Lastly, Covid-impelled pent-up demand has put up a lot of stress on the already damaged supply chains, which is causing a delay in import of commodities. Sri Lanka being a net importer of food, has not been able to substitute its import demand for essential commodities, fuelling the economic crisis. Hoarding of essential food items also gained traction as traders looked for quick gains, contributing to the goods shortage.

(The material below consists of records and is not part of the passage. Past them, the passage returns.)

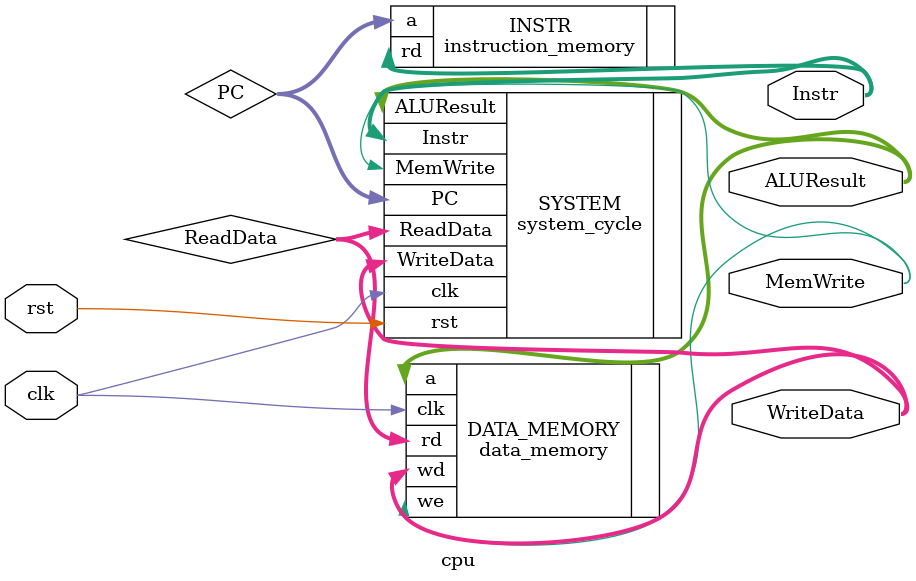
<source format=v>
module cpu (
    input  wire        clk,
    input  wire        rst,
    output wire        MemWrite,
    output wire [31:0] WriteData,
    output wire [31:0] ALUResult,
    output wire [31:0] Instr
);
    wire [31:0] PC, ReadData;

    system_cycle SYSTEM (
        // datapath
        .clk(clk),               // input modulo
        .rst(rst),               // input modulo
        .Instr(Instr),           // input modulo
        .ReadData(ReadData),     // input modulo
        .PC(PC),                 // saida
        .MemWrite(MemWrite),     // saida
        .ALUResult(ALUResult),   // saida
        .WriteData(WriteData)    // saida
    );

    instruction_memory #(
        .PATH_FILE("C:/Users/nandinha/Documents/unifei/cidigital/fernanda/entregas/Trabalho/Microarquitetura_RISC-V_Single-Cycle/machine_language.txt")
    ) INSTR (
        .a(PC),     // input datapath
        .rd(Instr)  // saida
    );

    data_memory DATA_MEMORY (
        .clk(clk),
        .we(MemWrite),  // input control_unit
        .a(ALUResult),  // input datapath
        .wd(WriteData), // input datapath
        .rd(ReadData)   // saida
    );
endmodule

</source>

The government’s course of action

The Central Bank of Sri Lanka (CBSL) has raised its deposit and lending rates by 50 basis points to 5% and 6% respectively, in a bid to ease inflationary pressures. In order to control foreign currency shortage, the government has banned the imports of cars, industrial raw materials and machinery, oils and spices and also plans to introduce fuel rationing later this year. Moreover, in an attempt to restrict foreign currency moving out of the country, it imposed capital controls in July for six months. Government officials have also been raiding food hoarders in a bid to relieve stressed supply. Furthermore, to address the outcry of farmers, the government reversed the fertilizer import ban in August – a much needed relief brought in too late. Lastly, it recently ended price controls on essential foods to curb black market trading.

Outlook for its economy

In August, Sri Lanka received $787 million from IMF’s special drawing rights (SDR) allocation and a $150 million currency swap agreement from Bangladesh. It had earlier received a $500 million loan from South Korea, and a $1.5 billion currency swap agreement from China. While this has given a temporary relief to the government, it has heavy debt obligations to look out for till next few years. required by Sri Lanka annually between 2021 and 2025 to meet its foreign debt obligations. This is too large of a debt burden for Sri Lanka to pay because it runs not only a massive budget deficit but also a vast balance of payments deficit as it has been expending its foreign currency at a greater pace than it is earning. The deteriorating reserves position induced rating agencies to downgrade Sri Lanka’s sovereign rating, indicating that it could soon default on its debt obligations, amounting to $1.5 billion next year. Due to the ratings cut, the cost of borrowing money will increase for Sri Lanka and will likely lead to a cautious approach while borrowing more. Nonetheless, its debt to GDP ratio is forecasted to hit 108% by next year. It also cannot print more currency in exchange for Dollars (an argument of the Modern Monetary Theory) because it would only lead to a further fall in Sri Lanka’s Rupee value. It would really take a ‘miracle’ to get out of this situation.

That being said, unless it receives help from its creditor countries (especially from China, its biggest lender) in forms of loan moratoriums, funding lines or currency swap agreements, the best solution would be to seek help of IMF, albeit with strict loan utilization conditions.

Conclusion

Being an import dependent country, Sri Lanka instead of banning imports, should focus on increasing its export revenues and developing tourism industry to cater to high volume tourism, as it would bring in much needed foreign earnings. It must also establish control over its debt obligations and work on its budget deficit. These measures would ensure a better position while handling any future economic shocks.